Collected data entries:
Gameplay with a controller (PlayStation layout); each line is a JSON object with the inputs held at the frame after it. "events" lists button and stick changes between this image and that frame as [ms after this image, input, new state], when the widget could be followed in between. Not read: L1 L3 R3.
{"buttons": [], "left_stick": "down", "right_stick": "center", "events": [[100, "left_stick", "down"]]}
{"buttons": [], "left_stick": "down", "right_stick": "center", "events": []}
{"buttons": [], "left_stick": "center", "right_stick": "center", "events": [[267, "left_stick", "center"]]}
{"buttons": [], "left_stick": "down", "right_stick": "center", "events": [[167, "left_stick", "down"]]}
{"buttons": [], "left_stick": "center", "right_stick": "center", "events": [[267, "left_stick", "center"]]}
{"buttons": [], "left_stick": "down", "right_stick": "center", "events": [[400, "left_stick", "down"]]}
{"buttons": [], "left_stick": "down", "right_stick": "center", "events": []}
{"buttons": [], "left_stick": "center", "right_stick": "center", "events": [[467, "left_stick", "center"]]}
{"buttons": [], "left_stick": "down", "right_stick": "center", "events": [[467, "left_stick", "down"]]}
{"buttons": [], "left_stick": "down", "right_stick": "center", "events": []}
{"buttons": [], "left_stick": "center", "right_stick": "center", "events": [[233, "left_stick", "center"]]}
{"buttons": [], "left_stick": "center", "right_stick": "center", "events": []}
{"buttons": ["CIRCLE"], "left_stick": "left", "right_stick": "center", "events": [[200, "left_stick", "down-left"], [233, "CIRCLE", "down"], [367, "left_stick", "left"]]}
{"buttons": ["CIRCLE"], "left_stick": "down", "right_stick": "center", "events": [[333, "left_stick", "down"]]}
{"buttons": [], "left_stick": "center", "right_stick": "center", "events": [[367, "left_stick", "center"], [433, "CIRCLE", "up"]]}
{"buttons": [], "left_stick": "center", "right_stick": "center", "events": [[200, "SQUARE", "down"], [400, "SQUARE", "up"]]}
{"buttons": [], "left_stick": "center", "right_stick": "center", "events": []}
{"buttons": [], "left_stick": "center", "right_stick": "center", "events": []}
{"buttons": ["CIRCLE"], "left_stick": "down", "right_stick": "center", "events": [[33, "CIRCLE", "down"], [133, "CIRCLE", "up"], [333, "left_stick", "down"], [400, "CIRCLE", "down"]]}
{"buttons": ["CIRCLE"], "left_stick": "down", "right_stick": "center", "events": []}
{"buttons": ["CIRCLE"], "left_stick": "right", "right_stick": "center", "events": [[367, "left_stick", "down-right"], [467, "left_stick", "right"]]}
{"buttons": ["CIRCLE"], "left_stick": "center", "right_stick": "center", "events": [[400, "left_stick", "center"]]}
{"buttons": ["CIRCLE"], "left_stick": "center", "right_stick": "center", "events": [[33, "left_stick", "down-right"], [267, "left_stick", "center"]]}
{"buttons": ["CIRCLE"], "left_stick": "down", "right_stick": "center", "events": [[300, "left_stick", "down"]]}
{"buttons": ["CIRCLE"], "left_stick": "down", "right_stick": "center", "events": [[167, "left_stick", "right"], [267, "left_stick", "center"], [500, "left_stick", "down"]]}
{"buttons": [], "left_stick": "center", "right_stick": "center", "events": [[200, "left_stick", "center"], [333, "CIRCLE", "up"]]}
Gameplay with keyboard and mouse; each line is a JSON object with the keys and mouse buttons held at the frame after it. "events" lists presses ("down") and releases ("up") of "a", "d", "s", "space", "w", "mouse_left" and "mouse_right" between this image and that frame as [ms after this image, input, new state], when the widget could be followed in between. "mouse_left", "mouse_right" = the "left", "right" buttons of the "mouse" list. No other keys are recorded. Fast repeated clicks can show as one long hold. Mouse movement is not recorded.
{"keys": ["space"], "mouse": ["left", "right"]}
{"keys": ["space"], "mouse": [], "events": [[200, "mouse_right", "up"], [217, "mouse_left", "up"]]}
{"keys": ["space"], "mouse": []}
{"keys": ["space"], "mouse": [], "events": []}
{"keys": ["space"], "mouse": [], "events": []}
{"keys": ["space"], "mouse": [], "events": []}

Directions: Nothing is to be left out: set down all the records again exactly.

Your solution:
Gameplay with a controller (PlayStation layout); each line is a JSON object with the inputs held at the frame after it. "events" lists button and stick changes between this image and that frame as [ms after this image, input, new state], when the widget could be followed in between. Not read: L1 L3 R3.
{"buttons": [], "left_stick": "down", "right_stick": "center", "events": [[100, "left_stick", "down"]]}
{"buttons": [], "left_stick": "down", "right_stick": "center", "events": []}
{"buttons": [], "left_stick": "center", "right_stick": "center", "events": [[267, "left_stick", "center"]]}
{"buttons": [], "left_stick": "down", "right_stick": "center", "events": [[167, "left_stick", "down"]]}
{"buttons": [], "left_stick": "center", "right_stick": "center", "events": [[267, "left_stick", "center"]]}
{"buttons": [], "left_stick": "down", "right_stick": "center", "events": [[400, "left_stick", "down"]]}
{"buttons": [], "left_stick": "down", "right_stick": "center", "events": []}
{"buttons": [], "left_stick": "center", "right_stick": "center", "events": [[467, "left_stick", "center"]]}
{"buttons": [], "left_stick": "down", "right_stick": "center", "events": [[467, "left_stick", "down"]]}
{"buttons": [], "left_stick": "down", "right_stick": "center", "events": []}
{"buttons": [], "left_stick": "center", "right_stick": "center", "events": [[233, "left_stick", "center"]]}
{"buttons": [], "left_stick": "center", "right_stick": "center", "events": []}
{"buttons": ["CIRCLE"], "left_stick": "left", "right_stick": "center", "events": [[200, "left_stick", "down-left"], [233, "CIRCLE", "down"], [367, "left_stick", "left"]]}
{"buttons": ["CIRCLE"], "left_stick": "down", "right_stick": "center", "events": [[333, "left_stick", "down"]]}
{"buttons": [], "left_stick": "center", "right_stick": "center", "events": [[367, "left_stick", "center"], [433, "CIRCLE", "up"]]}
{"buttons": [], "left_stick": "center", "right_stick": "center", "events": [[200, "SQUARE", "down"], [400, "SQUARE", "up"]]}
{"buttons": [], "left_stick": "center", "right_stick": "center", "events": []}
{"buttons": [], "left_stick": "center", "right_stick": "center", "events": []}
{"buttons": ["CIRCLE"], "left_stick": "down", "right_stick": "center", "events": [[33, "CIRCLE", "down"], [133, "CIRCLE", "up"], [333, "left_stick", "down"], [400, "CIRCLE", "down"]]}
{"buttons": ["CIRCLE"], "left_stick": "down", "right_stick": "center", "events": []}
{"buttons": ["CIRCLE"], "left_stick": "right", "right_stick": "center", "events": [[367, "left_stick", "down-right"], [467, "left_stick", "right"]]}
{"buttons": ["CIRCLE"], "left_stick": "center", "right_stick": "center", "events": [[400, "left_stick", "center"]]}
{"buttons": ["CIRCLE"], "left_stick": "center", "right_stick": "center", "events": [[33, "left_stick", "down-right"], [267, "left_stick", "center"]]}
{"buttons": ["CIRCLE"], "left_stick": "down", "right_stick": "center", "events": [[300, "left_stick", "down"]]}
{"buttons": ["CIRCLE"], "left_stick": "down", "right_stick": "center", "events": [[167, "left_stick", "right"], [267, "left_stick", "center"], [500, "left_stick", "down"]]}
{"buttons": [], "left_stick": "center", "right_stick": "center", "events": [[200, "left_stick", "center"], [333, "CIRCLE", "up"]]}
Gameplay with keyboard and mouse; each line is a JSON object with the keys and mouse buttons held at the frame after it. "events" lists presses ("down") and releases ("up") of "a", "d", "s", "space", "w", "mouse_left" and "mouse_right" between this image and that frame as [ms after this image, input, new state], when the widget could be followed in between. "mouse_left", "mouse_right" = the "left", "right" buttons of the "mouse" list. No other keys are recorded. Fast repeated clicks can show as one long hold. Mouse movement is not recorded.
{"keys": ["space"], "mouse": ["left", "right"]}
{"keys": ["space"], "mouse": [], "events": [[200, "mouse_right", "up"], [217, "mouse_left", "up"]]}
{"keys": ["space"], "mouse": []}
{"keys": ["space"], "mouse": [], "events": []}
{"keys": ["space"], "mouse": [], "events": []}
{"keys": ["space"], "mouse": [], "events": []}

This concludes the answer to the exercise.